## Instructions for the task:
Answer with a number only: how many lines of the data contain "Skin"?

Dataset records
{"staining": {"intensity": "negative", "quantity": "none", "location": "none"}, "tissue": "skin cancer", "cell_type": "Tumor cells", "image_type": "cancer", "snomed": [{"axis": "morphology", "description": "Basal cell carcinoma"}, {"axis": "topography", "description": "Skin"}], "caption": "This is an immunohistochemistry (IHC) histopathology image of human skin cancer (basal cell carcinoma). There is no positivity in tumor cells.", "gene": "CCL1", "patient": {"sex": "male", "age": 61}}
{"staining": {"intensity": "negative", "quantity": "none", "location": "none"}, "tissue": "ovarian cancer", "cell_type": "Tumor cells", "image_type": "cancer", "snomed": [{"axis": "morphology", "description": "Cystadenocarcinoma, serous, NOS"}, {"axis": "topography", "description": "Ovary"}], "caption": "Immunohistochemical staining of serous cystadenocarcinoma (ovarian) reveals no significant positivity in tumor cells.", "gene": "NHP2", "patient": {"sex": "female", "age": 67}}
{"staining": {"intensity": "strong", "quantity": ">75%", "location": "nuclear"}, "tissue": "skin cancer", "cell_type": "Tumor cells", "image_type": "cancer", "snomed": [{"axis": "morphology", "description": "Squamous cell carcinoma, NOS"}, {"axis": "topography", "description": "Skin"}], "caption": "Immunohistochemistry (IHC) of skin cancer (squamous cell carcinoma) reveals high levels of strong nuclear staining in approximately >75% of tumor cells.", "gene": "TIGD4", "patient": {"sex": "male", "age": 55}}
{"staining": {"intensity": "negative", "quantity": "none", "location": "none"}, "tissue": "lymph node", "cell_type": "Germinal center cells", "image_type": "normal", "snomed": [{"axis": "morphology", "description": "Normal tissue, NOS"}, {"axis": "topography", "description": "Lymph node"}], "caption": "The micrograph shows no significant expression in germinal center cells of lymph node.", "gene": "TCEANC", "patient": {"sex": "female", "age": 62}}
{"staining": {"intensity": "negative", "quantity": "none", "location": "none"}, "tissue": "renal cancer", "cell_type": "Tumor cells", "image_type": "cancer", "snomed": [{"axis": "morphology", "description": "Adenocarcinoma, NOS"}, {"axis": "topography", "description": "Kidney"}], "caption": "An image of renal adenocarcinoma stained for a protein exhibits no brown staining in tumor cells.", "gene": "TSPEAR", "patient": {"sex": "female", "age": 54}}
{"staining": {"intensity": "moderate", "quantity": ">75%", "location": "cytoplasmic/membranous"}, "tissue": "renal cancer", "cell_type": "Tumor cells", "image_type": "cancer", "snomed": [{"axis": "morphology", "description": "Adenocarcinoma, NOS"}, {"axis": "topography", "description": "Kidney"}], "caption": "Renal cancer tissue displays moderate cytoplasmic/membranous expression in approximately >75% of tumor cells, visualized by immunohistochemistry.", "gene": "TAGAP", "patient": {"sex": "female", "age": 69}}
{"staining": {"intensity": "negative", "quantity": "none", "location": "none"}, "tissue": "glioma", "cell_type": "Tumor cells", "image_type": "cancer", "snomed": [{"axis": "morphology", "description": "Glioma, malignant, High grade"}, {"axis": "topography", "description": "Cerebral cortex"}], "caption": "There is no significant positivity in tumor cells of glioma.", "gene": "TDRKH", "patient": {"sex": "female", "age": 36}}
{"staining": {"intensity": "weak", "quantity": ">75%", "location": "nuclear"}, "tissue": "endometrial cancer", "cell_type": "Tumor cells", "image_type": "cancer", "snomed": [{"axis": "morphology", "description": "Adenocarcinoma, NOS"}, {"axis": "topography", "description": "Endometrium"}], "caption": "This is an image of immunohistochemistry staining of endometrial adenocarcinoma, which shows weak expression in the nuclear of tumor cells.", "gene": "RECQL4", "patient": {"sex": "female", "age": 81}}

## Reply to the exercise:
2